### EXERCISE GOAL
Lines from the entries below that hold "space" form the answer; copy all of them.

DATA FOR REVIEW: Begin

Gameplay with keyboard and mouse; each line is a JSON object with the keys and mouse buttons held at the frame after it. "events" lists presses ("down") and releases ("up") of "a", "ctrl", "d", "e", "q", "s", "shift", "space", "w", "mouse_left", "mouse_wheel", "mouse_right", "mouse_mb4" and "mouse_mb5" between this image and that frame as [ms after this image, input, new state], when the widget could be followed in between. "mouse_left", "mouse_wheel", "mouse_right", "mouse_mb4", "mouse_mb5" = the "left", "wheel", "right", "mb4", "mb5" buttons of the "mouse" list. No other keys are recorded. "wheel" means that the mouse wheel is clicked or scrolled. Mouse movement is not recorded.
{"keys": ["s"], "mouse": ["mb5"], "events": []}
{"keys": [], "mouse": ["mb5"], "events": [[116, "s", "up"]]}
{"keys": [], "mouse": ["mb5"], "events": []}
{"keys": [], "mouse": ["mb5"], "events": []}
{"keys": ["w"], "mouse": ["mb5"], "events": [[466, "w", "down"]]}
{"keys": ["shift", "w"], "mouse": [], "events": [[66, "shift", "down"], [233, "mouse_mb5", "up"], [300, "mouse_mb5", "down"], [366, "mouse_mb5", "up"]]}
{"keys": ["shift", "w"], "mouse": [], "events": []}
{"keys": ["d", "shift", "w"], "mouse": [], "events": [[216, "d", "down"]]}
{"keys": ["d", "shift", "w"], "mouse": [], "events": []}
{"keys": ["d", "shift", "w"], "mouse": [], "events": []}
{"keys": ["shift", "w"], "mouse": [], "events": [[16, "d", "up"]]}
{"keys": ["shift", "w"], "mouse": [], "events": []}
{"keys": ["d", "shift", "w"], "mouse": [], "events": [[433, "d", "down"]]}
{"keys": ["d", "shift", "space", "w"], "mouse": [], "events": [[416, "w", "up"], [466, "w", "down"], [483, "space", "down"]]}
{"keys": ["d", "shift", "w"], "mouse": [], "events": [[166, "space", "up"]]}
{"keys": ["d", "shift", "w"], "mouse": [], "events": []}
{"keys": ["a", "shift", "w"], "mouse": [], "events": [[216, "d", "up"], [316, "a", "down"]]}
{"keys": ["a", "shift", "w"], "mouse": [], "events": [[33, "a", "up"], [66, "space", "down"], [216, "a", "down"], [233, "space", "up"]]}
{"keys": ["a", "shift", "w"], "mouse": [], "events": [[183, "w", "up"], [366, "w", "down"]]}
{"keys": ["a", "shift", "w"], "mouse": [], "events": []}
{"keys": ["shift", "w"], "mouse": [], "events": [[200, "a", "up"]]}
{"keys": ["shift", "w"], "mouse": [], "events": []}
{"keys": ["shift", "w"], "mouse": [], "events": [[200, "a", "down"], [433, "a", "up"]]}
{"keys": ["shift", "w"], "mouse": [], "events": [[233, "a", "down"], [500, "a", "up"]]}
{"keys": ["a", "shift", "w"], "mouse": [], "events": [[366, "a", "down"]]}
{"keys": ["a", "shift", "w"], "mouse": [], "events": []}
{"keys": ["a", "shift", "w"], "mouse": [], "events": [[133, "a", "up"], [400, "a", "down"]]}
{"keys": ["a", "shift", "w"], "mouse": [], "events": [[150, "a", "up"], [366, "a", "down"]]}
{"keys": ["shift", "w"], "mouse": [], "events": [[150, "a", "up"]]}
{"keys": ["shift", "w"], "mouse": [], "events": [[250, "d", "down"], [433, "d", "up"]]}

DATA FOR REVIEW: End

### ANSWER SECTION
Gameplay with keyboard and mouse; each line is a JSON object with the keys and mouse buttons held at the frame after it. "events" lists presses ("down") and releases ("up") of "a", "ctrl", "d", "e", "q", "s", "shift", "space", "w", "mouse_left", "mouse_wheel", "mouse_right", "mouse_mb4" and "mouse_mb5" between this image and that frame as [ms after this image, input, new state], when the widget could be followed in between. "mouse_left", "mouse_wheel", "mouse_right", "mouse_mb4", "mouse_mb5" = the "left", "wheel", "right", "mb4", "mb5" buttons of the "mouse" list. No other keys are recorded. "wheel" means that the mouse wheel is clicked or scrolled. Mouse movement is not recorded.
{"keys": ["d", "shift", "space", "w"], "mouse": [], "events": [[416, "w", "up"], [466, "w", "down"], [483, "space", "down"]]}
{"keys": ["d", "shift", "w"], "mouse": [], "events": [[166, "space", "up"]]}
{"keys": ["a", "shift", "w"], "mouse": [], "events": [[33, "a", "up"], [66, "space", "down"], [216, "a", "down"], [233, "space", "up"]]}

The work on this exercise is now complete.